Of note, IT pros may want to register for Microsoft's upcoming live webcast, happening on April 27. It will feature Microsoft luminaries Michael Niehaus and Nathan Mercer speaking on Windows 10 deployment and management scenarios. Registration for the event can be found in this Microsoft Tech Community announcement.
Microsoft Edge Improvements
Microsoft made some energy efficiency claims about the Microsoft Edge browser (EdgeHTML 15) that's coming with Windows 10 version 1703. Microsoft's consumer-oriented Edge browser didn't drain laptop batteries as much as the Google Chrome and Mozilla Firefox browsers did, per video and browsing tests conducted by Microsoft, according to an announcement.
Microsoft is also touting better security with this release of the Microsoft Edge browser because it has an "app container sandbox." The sandbox has separate app containers for Internet sites, intranet sites, Edge browser extensions, special Web pages and the Adobe Flash Player. The browser also has new security additions called "Code Integrity Guard" and "Arbitrary Code Guard," which are designed to neutralize the kind of exploits that can lead to remote code execution attacks, Microsoft indicated.
Developers get some additions in this Edge browser release. They have access to the new W3C Payment Request API to simplify payment checkouts. CSS Custom Properties is a newly added "primitive value type to fully cascade variables across CSS properties." Microsoft Edge also supports the WebVR 1.1 preview for creating immersive virtual reality experiences.
Last year, Microsoft had described a coming Windows Defender Application Guard feature for Microsoft Edge in the Windows 10 Enterprise edition. It uses Hyper-V to run untrusted sites in a virtual machine. However, Microsoft's Edge team announcement didn't mention it. Likely, this feature didn't make this release, as it's not listed in Microsoft's general TechNet description of Windows 10 version 1703, nor is it listed in the "Microsoft Edge Developer Guide."
Internet Explorer Lives!
Some organizations can't easily use the Microsoft Edge browser because they may have so-called "legacy" Web applications that depend on earlier Internet Explorer technologies to work.
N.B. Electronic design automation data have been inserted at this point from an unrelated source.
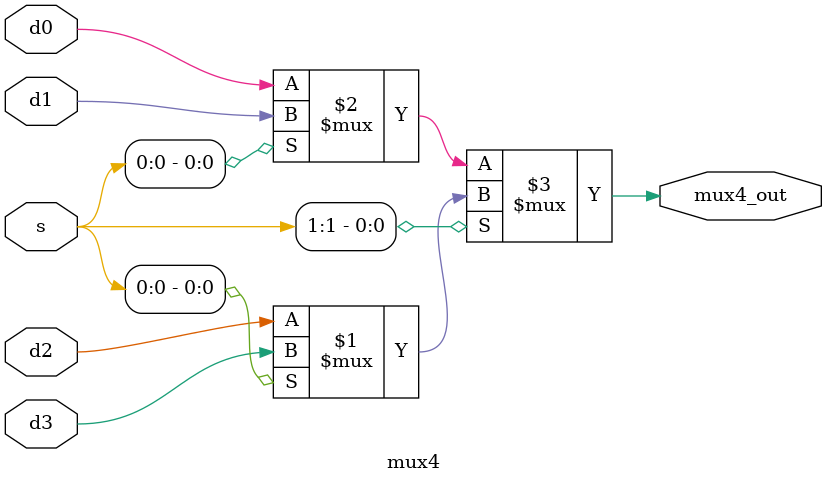
<source format=v>

module mux4(
             input d0,d1,d2,d3,
             input [1:0]s,
             output mux4_out 
            );
           assign mux4_out = s[1] ? (s[0]?d3:d2)
                                  : (s[0]?d1:d0);
endmodule

</source>
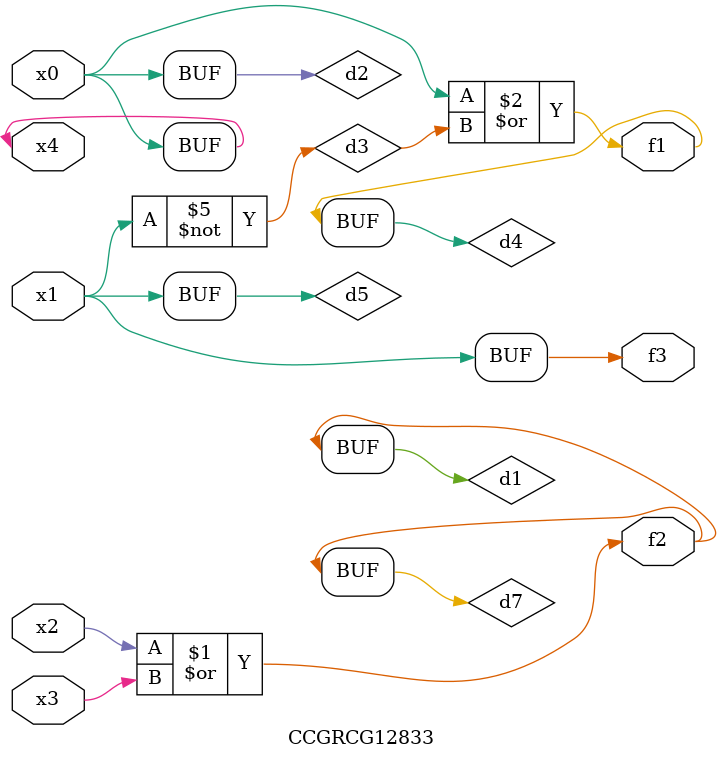
<source format=v>
module CCGRCG12833(
	input x0, x1, x2, x3, x4,
	output f1, f2, f3
);

	wire d1, d2, d3, d4, d5, d6, d7;

	or (d1, x2, x3);
	buf (d2, x0, x4);
	not (d3, x1);
	or (d4, d2, d3);
	not (d5, d3);
	nand (d6, d1, d3);
	or (d7, d1);
	assign f1 = d4;
	assign f2 = d7;
	assign f3 = d5;
endmodule

</source>
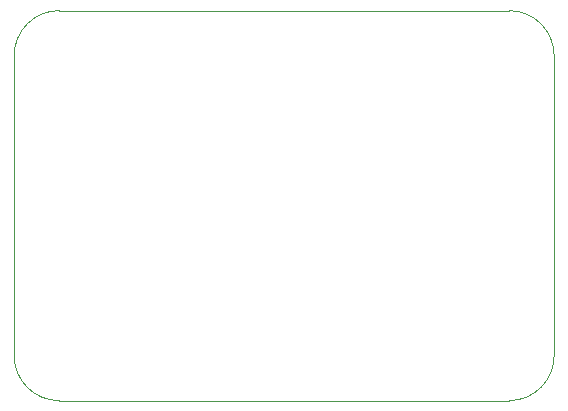
<source format=gbr>
%TF.GenerationSoftware,KiCad,Pcbnew,(6.0.5)*%
%TF.CreationDate,2022-06-21T13:53:19+02:00*%
%TF.ProjectId,usb-c_demo1,7573622d-635f-4646-956d-6f312e6b6963,rev?*%
%TF.SameCoordinates,Original*%
%TF.FileFunction,Profile,NP*%
%FSLAX46Y46*%
G04 Gerber Fmt 4.6, Leading zero omitted, Abs format (unit mm)*
G04 Created by KiCad (PCBNEW (6.0.5)) date 2022-06-21 13:53:19*
%MOMM*%
%LPD*%
G01*
G04 APERTURE LIST*
%TA.AperFunction,Profile*%
%ADD10C,0.100000*%
%TD*%
G04 APERTURE END LIST*
D10*
X26670000Y-73660000D02*
X26670000Y-48260000D01*
X68580000Y-77470000D02*
G75*
G03*
X72390000Y-73660000I0J3810000D01*
G01*
X68580000Y-77470000D02*
X30480000Y-77470000D01*
X72390000Y-48260000D02*
G75*
G03*
X68580000Y-44450000I-3810000J0D01*
G01*
X30480000Y-44450000D02*
X68580000Y-44450000D01*
X30480000Y-44450000D02*
G75*
G03*
X26670000Y-48260000I0J-3810000D01*
G01*
X72390000Y-48260000D02*
X72390000Y-73660000D01*
X26670000Y-73660000D02*
G75*
G03*
X30480000Y-77470000I3810000J0D01*
G01*
M02*

</source>
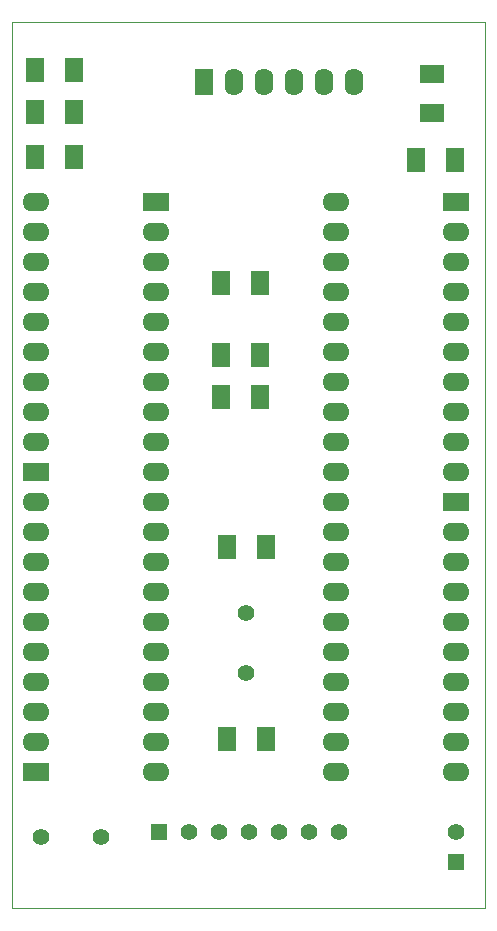
<source format=gts>
G04 #@! TF.FileFunction,Soldermask,Top*
%FSLAX46Y46*%
G04 Gerber Fmt 4.6, Leading zero omitted, Abs format (unit mm)*
G04 Created by KiCad (PCBNEW (2015-01-16 BZR 5376)-product) date 6/25/2015 4:24:31 PM*
%MOMM*%
G01*
G04 APERTURE LIST*
%ADD10C,0.150000*%
%ADD11C,0.100000*%
%ADD12R,1.524000X2.032000*%
%ADD13R,1.574800X2.286000*%
%ADD14O,1.574800X2.286000*%
%ADD15R,2.286000X1.574800*%
%ADD16O,2.286000X1.574800*%
%ADD17C,1.422400*%
%ADD18R,2.032000X1.524000*%
%ADD19R,1.397000X1.397000*%
%ADD20C,1.397000*%
G04 APERTURE END LIST*
D10*
D11*
X228500000Y-150000000D02*
X188500000Y-150000000D01*
X228500000Y-75000000D02*
X228500000Y-150000000D01*
X188500000Y-75000000D02*
X188500000Y-150000000D01*
X188500000Y-75000000D02*
X228500000Y-75000000D01*
D12*
X206121000Y-97028000D03*
X209423000Y-97028000D03*
X206629000Y-119380000D03*
X209931000Y-119380000D03*
X206629000Y-135636000D03*
X209931000Y-135636000D03*
X206121000Y-106680000D03*
X209423000Y-106680000D03*
X206121000Y-103124000D03*
X209423000Y-103124000D03*
D13*
X204724000Y-80010000D03*
D14*
X207264000Y-80010000D03*
X209804000Y-80010000D03*
X212344000Y-80010000D03*
X214884000Y-80010000D03*
X217424000Y-80010000D03*
D15*
X190500000Y-113030000D03*
D16*
X190500000Y-110490000D03*
X190500000Y-107950000D03*
X190500000Y-105410000D03*
X190500000Y-102870000D03*
X190500000Y-100330000D03*
X190500000Y-97790000D03*
X190500000Y-95250000D03*
X190500000Y-92710000D03*
X190500000Y-90170000D03*
D15*
X190500000Y-138430000D03*
D16*
X190500000Y-135890000D03*
X190500000Y-133350000D03*
X190500000Y-130810000D03*
X190500000Y-128270000D03*
X190500000Y-125730000D03*
X190500000Y-123190000D03*
X190500000Y-120650000D03*
X190500000Y-118110000D03*
X190500000Y-115570000D03*
D15*
X226060000Y-115570000D03*
D16*
X226060000Y-118110000D03*
X226060000Y-120650000D03*
X226060000Y-123190000D03*
X226060000Y-125730000D03*
X226060000Y-128270000D03*
X226060000Y-130810000D03*
X226060000Y-133350000D03*
X226060000Y-135890000D03*
X226060000Y-138430000D03*
D15*
X226060000Y-90170000D03*
D16*
X226060000Y-92710000D03*
X226060000Y-95250000D03*
X226060000Y-97790000D03*
X226060000Y-100330000D03*
X226060000Y-102870000D03*
X226060000Y-105410000D03*
X226060000Y-107950000D03*
X226060000Y-110490000D03*
X226060000Y-113030000D03*
D17*
X208280000Y-130048000D03*
X208280000Y-124968000D03*
D15*
X200660000Y-90170000D03*
D16*
X200660000Y-92710000D03*
X200660000Y-95250000D03*
X200660000Y-97790000D03*
X200660000Y-100330000D03*
X200660000Y-102870000D03*
X200660000Y-105410000D03*
X200660000Y-107950000D03*
X200660000Y-110490000D03*
X200660000Y-113030000D03*
X200660000Y-115570000D03*
X200660000Y-118110000D03*
X200660000Y-120650000D03*
X200660000Y-123190000D03*
X200660000Y-125730000D03*
X200660000Y-128270000D03*
X200660000Y-130810000D03*
X200660000Y-133350000D03*
X200660000Y-135890000D03*
X200660000Y-138430000D03*
X215900000Y-138430000D03*
X215900000Y-135890000D03*
X215900000Y-133350000D03*
X215900000Y-130810000D03*
X215900000Y-128270000D03*
X215900000Y-125730000D03*
X215900000Y-123190000D03*
X215900000Y-120650000D03*
X215900000Y-118110000D03*
X215900000Y-115570000D03*
X215900000Y-113030000D03*
X215900000Y-110490000D03*
X215900000Y-107950000D03*
X215900000Y-105410000D03*
X215900000Y-102870000D03*
X215900000Y-100330000D03*
X215900000Y-97790000D03*
X215900000Y-95250000D03*
X215900000Y-92710000D03*
X215900000Y-90170000D03*
D12*
X225933000Y-86614000D03*
X222631000Y-86614000D03*
D18*
X224028000Y-82677000D03*
X224028000Y-79375000D03*
D12*
X193675000Y-82550000D03*
X190373000Y-82550000D03*
X193675000Y-86360000D03*
X190373000Y-86360000D03*
X190373000Y-78994000D03*
X193675000Y-78994000D03*
D19*
X200914000Y-143510000D03*
D20*
X203454000Y-143510000D03*
X205994000Y-143510000D03*
X208534000Y-143510000D03*
X211074000Y-143510000D03*
X213614000Y-143510000D03*
X216154000Y-143510000D03*
D19*
X226060000Y-146050000D03*
D20*
X226060000Y-143510000D03*
X196040000Y-144000000D03*
X190960000Y-144000000D03*
M02*

</source>
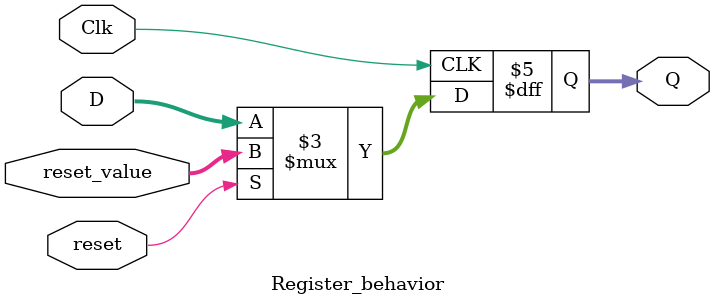
<source format=v>
`timescale 1ns / 1ps


module Register_behavior
#(parameter DATA_WIDTH = 8)
    (
    input Clk,
    input [(DATA_WIDTH - 1):0] D,
    input reset,
    input [(DATA_WIDTH - 1):0] reset_value,
    output reg [(DATA_WIDTH - 1):0] Q
    );
    
    always @(posedge Clk) begin
        if (reset) Q <= reset_value;
        else Q <= D;
    end
endmodule

</source>
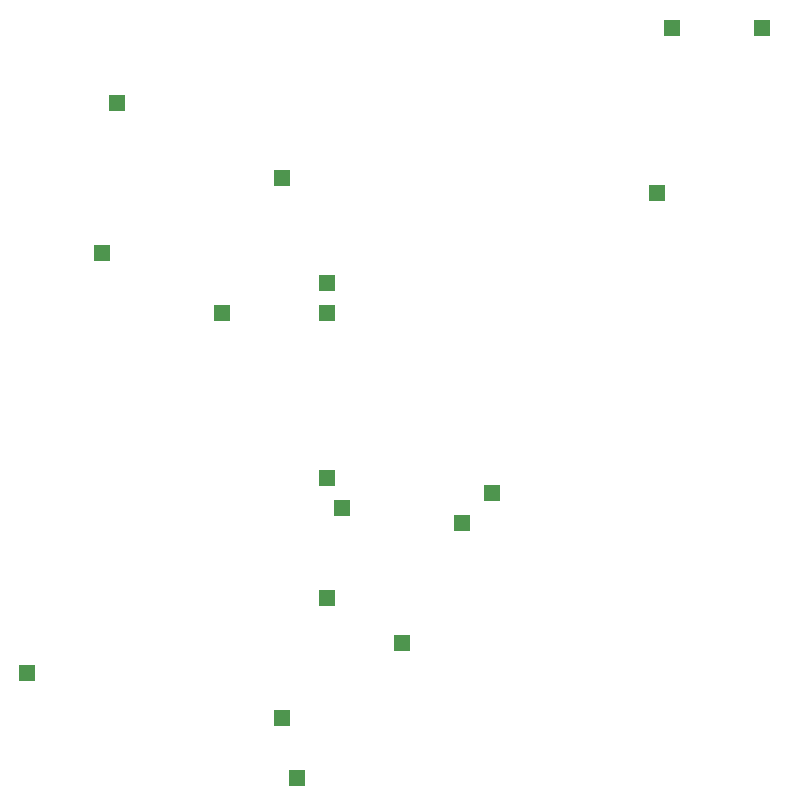
<source format=gbs>
G75*
%MOIN*%
%OFA0B0*%
%FSLAX25Y25*%
%IPPOS*%
%LPD*%
%AMOC8*
5,1,8,0,0,1.08239X$1,22.5*
%
%ADD10R,0.05550X0.05550*%
D10*
X0042200Y0077200D03*
X0127200Y0062200D03*
X0132200Y0042200D03*
X0167200Y0087200D03*
X0142200Y0102200D03*
X0147200Y0132200D03*
X0142200Y0142200D03*
X0187200Y0127200D03*
X0197200Y0137200D03*
X0142200Y0197200D03*
X0142200Y0207200D03*
X0107200Y0197200D03*
X0067200Y0217200D03*
X0072200Y0267200D03*
X0127200Y0242200D03*
X0252200Y0237200D03*
X0257200Y0292200D03*
X0287200Y0292200D03*
M02*

</source>
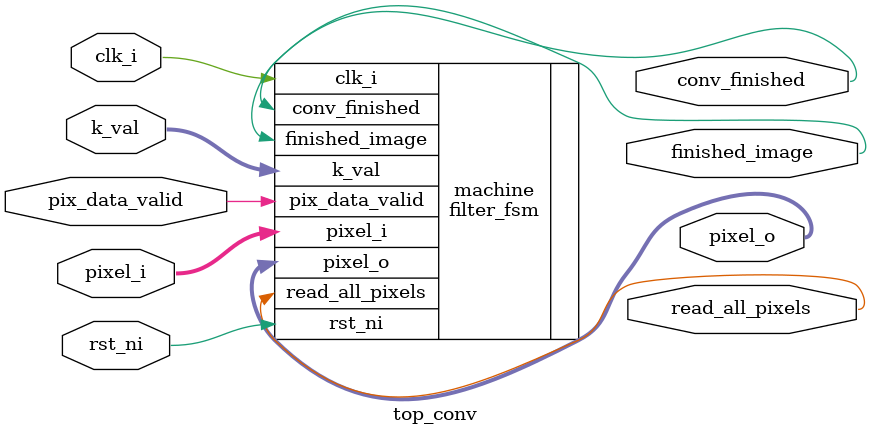
<source format=sv>
module top_conv (
  input logic           clk_i,
  input logic           rst_ni,
  input logic [107:0]     k_val,
  input logic [7:0] pixel_i,
  input logic           pix_data_valid,
  output logic [7:0]    pixel_o,
  output logic          conv_finished,
  output logic			finished_image,
  output logic			read_all_pixels
);

  filter_fsm #(
  .width(12), 
  .input_width(8), 
  .im_dim(28),
  .k_size(9),// 3x3
  .k_dim(3) // 3x3 kernel
  ) machine (
    .k_val(k_val),
    .clk_i(clk_i),
    .rst_ni(rst_ni),  
    .pixel_i(pixel_i),
    .pix_data_valid(pix_data_valid),
    .conv_finished(conv_finished),
    .pixel_o(pixel_o),
	.finished_image(finished_image),
	.read_all_pixels(read_all_pixels)
  );

endmodule : top_conv
</source>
For those organizations, Microsoft is continuing to support the use of IE in Windows.
Organizations typically may use Microsoft's Enterprise Mode solutions, which provide some measures to support those older IE technologies. Last week, Microsoft announced a new portal to make is easier to manage dual-browser scenarios where IE or Microsoft Edge gets used. The new Enterprise Mode Site List Portal is a Web-based tool for large organizations that's designed to make it easier to manage site lists and submit change requests, as well as test configuration settings before going live. It's an aid to using the Enterprise Mode Site List, which uses an XML schema to manually associate sites and browsers.
Microsoft's announcement also mentioned various ways to discover and test what sort of Web apps are used across organizations. The F12 developer tool can be used to manually test individual sites for IE 11 browser emulation. There's an Enterprise Site Discovery tool that can be turned on to gather Web use data, as well. Microsoft also touted its Windows Upgrade Analytics service for such inventory work. It's a "free service," according to Microsoft.
Dead and Dying Products
Microsoft also announced some product deprecations this week. For starters, Windows Vista is an unsupported product as of Tuesday. It's technically dead. It still runs, but it doesn't get any more updates, including security patches. Vista was the subject of lawsuits years ago. Its memory possibly may still haunt Microsoft in some ways.
Exchange Server 2007 fell out of support on Tuesday. Microsoft offered some guidance in this Microsoft Tech Community announcement.
SharePoint Server 2007 will fall out of support on Oct. 10, 2017. Microsoft recently listed some SharePoint upgrade considerations to note in this blog post.
April 13 will be the end of support for two Azure Active Directory synchronization tools, too, Microsoft announced.
Kurt Mackie is senior news producer for the 1105 Enterprise Computing Group.